Valentino Rossi critical of “Russian Roulette” Moto3 restart decision

Valentino Rossi has praised the harsh penalty given to Deniz Oncu for causing the terrifying Moto3 crash in Sunday’s Austin race, but was critical of the “Russian Roulette” restart decision.

Valentino Rossi critical of “Russian Roulette” Moto3 restart decision

Sunday’s Moto3 Grand Prix of the Americas was red-flagged after eight laps after Filip Salac needed assistance being taken off track following a nasty highside.

The decision by organisers was taken to restart the grand prix with a five-lap dash, but the race only made it to lap three when a second red flag was flown for a horror crash on the Circuit of the Americas back straight.

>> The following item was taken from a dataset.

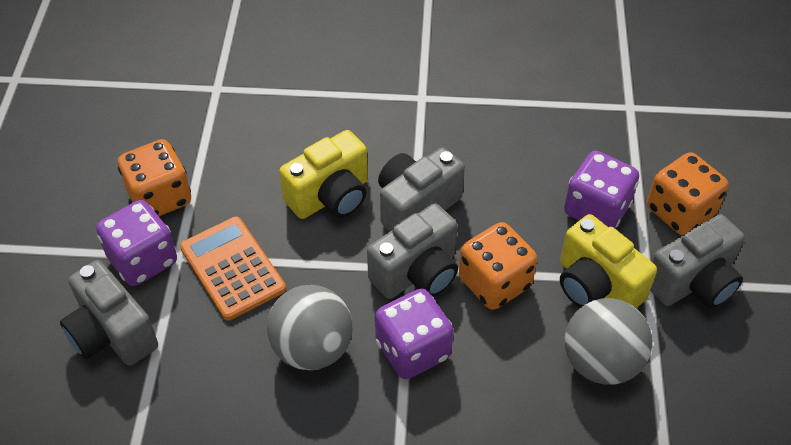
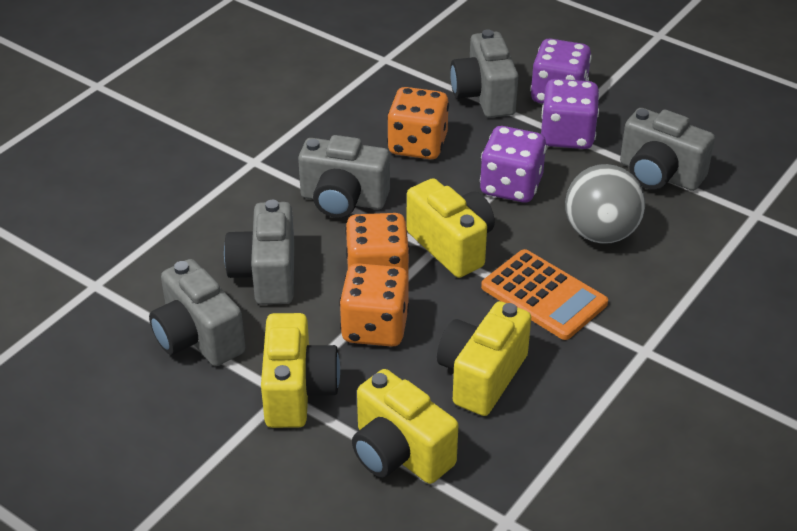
grey ball: [267,285,352,370] [564,298,652,385] = 2 -> [565,164,645,244] = 1
grey camera: [60,260,158,366] [367,203,458,299] [378,148,465,231] [650,214,744,308] = 4 -> [149,259,245,366] [224,200,294,305] [298,135,390,218] [450,30,518,118] [620,108,715,191] = 5
yellow camera: [279,130,368,219] [560,214,657,308] = 2 -> [261,313,340,428] [352,369,458,484] [407,178,495,278] [437,301,531,416] = 4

Tech3 rider Oncu chopped across Gresini rider Jeremy Alcoba’s front wheel, causing him to go down on the straight in front of championship leader Pedro Acosta and Rossi protege Andrea Migno – both riders launched into the air in sickening incidents.

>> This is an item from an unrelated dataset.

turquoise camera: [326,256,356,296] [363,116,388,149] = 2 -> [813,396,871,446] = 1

All riders walked away from the crash unscathed, while Oncu was hit was a two-race ban for his part and the race result was declared based on the end of the original start – gifting rookie Izan Guevara his first win.

Safety in the junior classes has been a hot topic following the death of 15-year-old Supersport 300 racer Dean Berta Vinales at Jerez a week prior.

Rossi said the safety situation in Moto3 is “out of control” owing to riding standards and feels race stewards had no choice but to give Oncu a harsh penalty – but was also critical of the decision to restart the race in the first place.

“So, I don’t want to say about Oncu or another rider, but for me the penalty is right,” Rossi said. “They had to do something. It’s a minimum that he has to spend two races at home, because they have to do something serious because the situation is completely out of control for me.

“For me today they made a mistake because they make Moto3 restart for five laps, and it’s too dangerous for five laps. It’s like Russian Roulette.

“But apart from that, Oncu moved in the straight when he knows he has another rider alongside and cuts across. That potentially was a mortal crash. I was very scared for everybody.

“Acosta made a terrifying crash and they are very lucky nothing happened. But they have to do something serious with these young guys from the beginning. The situation has to change before something happens. Motorcycle racing is too dangerous to have this behaviour on track.

“You have to respect your safety and the safety of your rival, and this is the most important thing than gaining one position because here you play with the lives of young guys and it’s potentially a disaster.”

Deniz Oncu, Red Bull KTM Tech 3

Deniz Oncu, Red Bull KTM Tech 3

Photo by: Gold and Goose / Motorsport Images

Ducati’s Jack Miller echoed Rossi’s comments, while noting the accident would have been much worse had it happened at a smaller track.

“That wasn’t unfortunate. That was blatant moving on the straight,” Miller fumed. “Shit like that’s been happening all year. Looking back at Barcelona this year for example, that was one race where I had my heart in my mouth because of those kind of moves on the straight, and today honestly that was really, really bad.

“And I’m really happy all the guys were able to get out, especially Acosta and Migno who were innocent bystanders in the whole thing. They were just trying to use the slipstream like normal human beings and then idiots in front have to go and hit each other and put a bike in the middle of the straight.

“I think the biggest thing is we’re lucky it happened here in Texas, where on the straight you can land a Boeing 747 on the straight, it’s that wide. So, there was plenty of room for other guys to go, but if it happened at Jerez I don’t think the results would have been [good].

“For sure I think that and the fact they were thinking about starting the race again was stupidity.”

Following antics on display during the Barcelona race Miller mentions, team bosses were hauled in front of Race Direction and warned about their riders’ behaviour.